Requirement. What you return should be the lines from the one with "nose: (41, 191)" through the one with "right front paw: (325, 226)" in the data below, reproduced exactly with both ends, and no pictures at all.
Extracted data: Begin
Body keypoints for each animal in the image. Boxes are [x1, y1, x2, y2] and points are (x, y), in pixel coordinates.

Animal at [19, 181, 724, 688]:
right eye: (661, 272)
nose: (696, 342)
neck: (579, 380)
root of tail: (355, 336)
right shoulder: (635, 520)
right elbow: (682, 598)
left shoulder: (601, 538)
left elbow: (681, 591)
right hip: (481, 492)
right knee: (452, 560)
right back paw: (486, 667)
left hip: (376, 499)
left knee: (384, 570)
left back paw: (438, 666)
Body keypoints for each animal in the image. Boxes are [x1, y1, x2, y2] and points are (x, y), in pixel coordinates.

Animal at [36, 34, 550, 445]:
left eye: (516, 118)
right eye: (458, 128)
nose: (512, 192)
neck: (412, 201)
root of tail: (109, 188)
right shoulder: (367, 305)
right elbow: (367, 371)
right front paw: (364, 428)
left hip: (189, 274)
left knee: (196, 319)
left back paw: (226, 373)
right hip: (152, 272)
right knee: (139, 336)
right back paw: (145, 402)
Extracted data: End
Extracted data: Begin
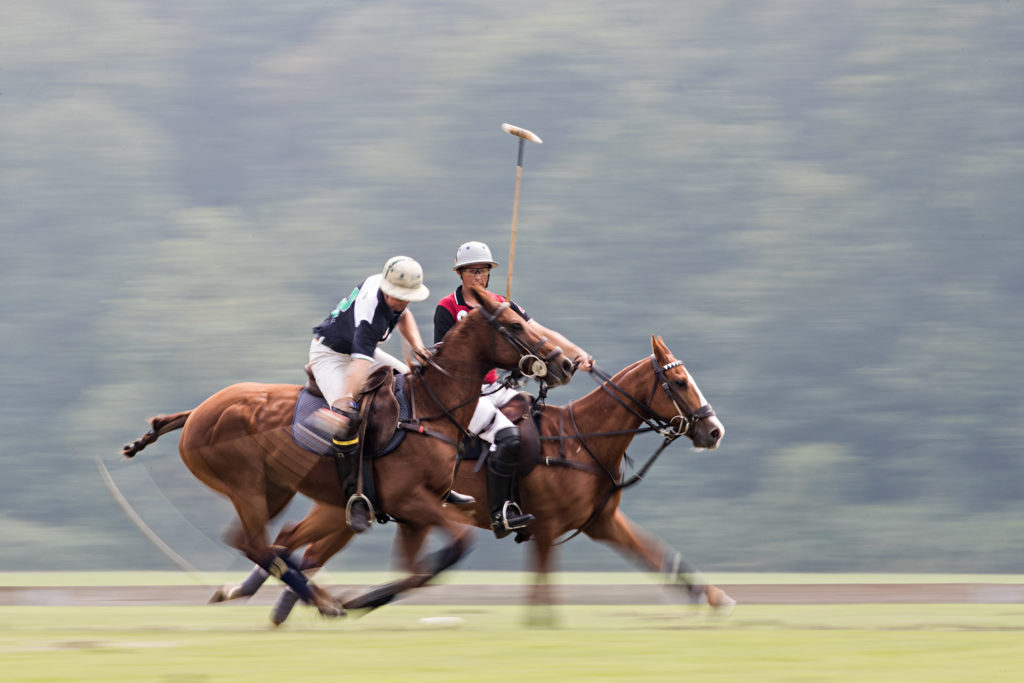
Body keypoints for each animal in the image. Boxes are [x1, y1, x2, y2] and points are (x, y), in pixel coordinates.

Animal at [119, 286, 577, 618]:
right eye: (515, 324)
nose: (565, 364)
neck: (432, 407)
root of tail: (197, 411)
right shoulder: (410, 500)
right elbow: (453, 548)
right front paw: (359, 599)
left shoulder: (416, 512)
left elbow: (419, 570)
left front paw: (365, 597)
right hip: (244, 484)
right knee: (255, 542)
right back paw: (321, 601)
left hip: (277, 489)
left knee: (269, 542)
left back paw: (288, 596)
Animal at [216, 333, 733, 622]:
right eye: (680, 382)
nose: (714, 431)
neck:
Extracted data: End
Extracted data: Begin
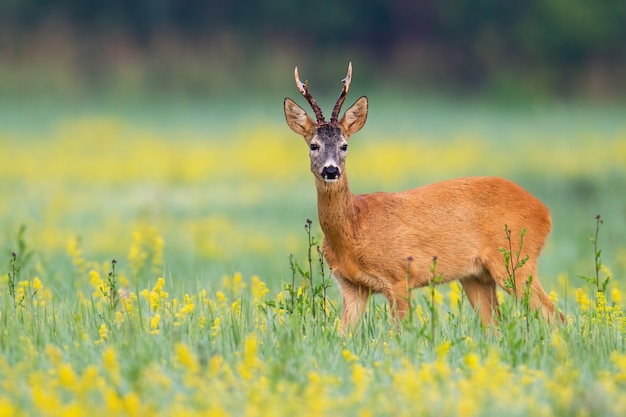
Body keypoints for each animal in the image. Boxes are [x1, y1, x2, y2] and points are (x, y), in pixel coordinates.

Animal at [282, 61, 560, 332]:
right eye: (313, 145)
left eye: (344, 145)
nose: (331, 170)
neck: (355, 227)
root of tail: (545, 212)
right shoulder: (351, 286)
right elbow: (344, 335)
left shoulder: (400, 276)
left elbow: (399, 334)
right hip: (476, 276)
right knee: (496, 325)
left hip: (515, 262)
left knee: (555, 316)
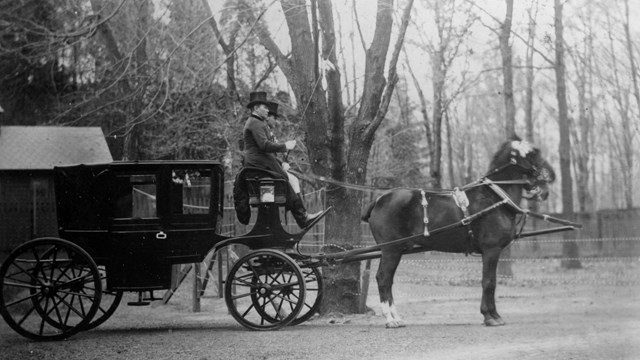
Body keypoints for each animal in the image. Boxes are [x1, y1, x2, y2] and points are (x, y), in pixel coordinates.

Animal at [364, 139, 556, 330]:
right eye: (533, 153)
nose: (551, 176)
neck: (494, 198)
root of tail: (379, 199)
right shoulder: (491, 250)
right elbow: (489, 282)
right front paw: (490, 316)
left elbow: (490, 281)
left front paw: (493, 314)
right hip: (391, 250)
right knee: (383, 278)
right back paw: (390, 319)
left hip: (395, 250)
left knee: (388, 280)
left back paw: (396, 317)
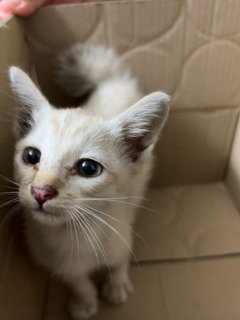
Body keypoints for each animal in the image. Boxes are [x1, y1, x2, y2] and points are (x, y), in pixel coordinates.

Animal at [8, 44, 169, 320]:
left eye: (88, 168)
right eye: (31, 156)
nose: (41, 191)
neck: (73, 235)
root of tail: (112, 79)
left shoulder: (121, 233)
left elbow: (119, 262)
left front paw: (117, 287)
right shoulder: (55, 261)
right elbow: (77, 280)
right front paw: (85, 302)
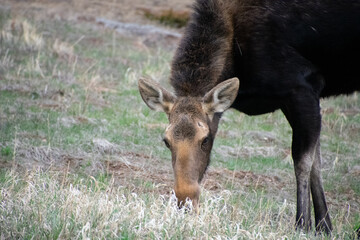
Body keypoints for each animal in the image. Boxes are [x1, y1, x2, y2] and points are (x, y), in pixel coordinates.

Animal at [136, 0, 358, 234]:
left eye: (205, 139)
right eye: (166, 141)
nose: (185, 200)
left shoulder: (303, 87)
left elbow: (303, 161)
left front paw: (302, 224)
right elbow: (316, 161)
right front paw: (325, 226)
Extracted data: End
Your solution.
nose: (41, 191)
neck: (73, 235)
root of tail: (112, 79)
left shoulder: (121, 233)
left elbow: (119, 262)
left front paw: (117, 287)
right shoulder: (55, 261)
right elbow: (77, 280)
right front paw: (85, 302)
Body keypoints for each animal in the image. Boxes are [x1, y1, x2, y2] and points are (x, y), in pixel coordinates.

Animal at [136, 0, 358, 234]:
left eye: (205, 139)
right eye: (166, 141)
nose: (185, 200)
left shoulder: (303, 87)
left elbow: (303, 161)
left front paw: (302, 224)
right elbow: (316, 161)
right front paw: (325, 226)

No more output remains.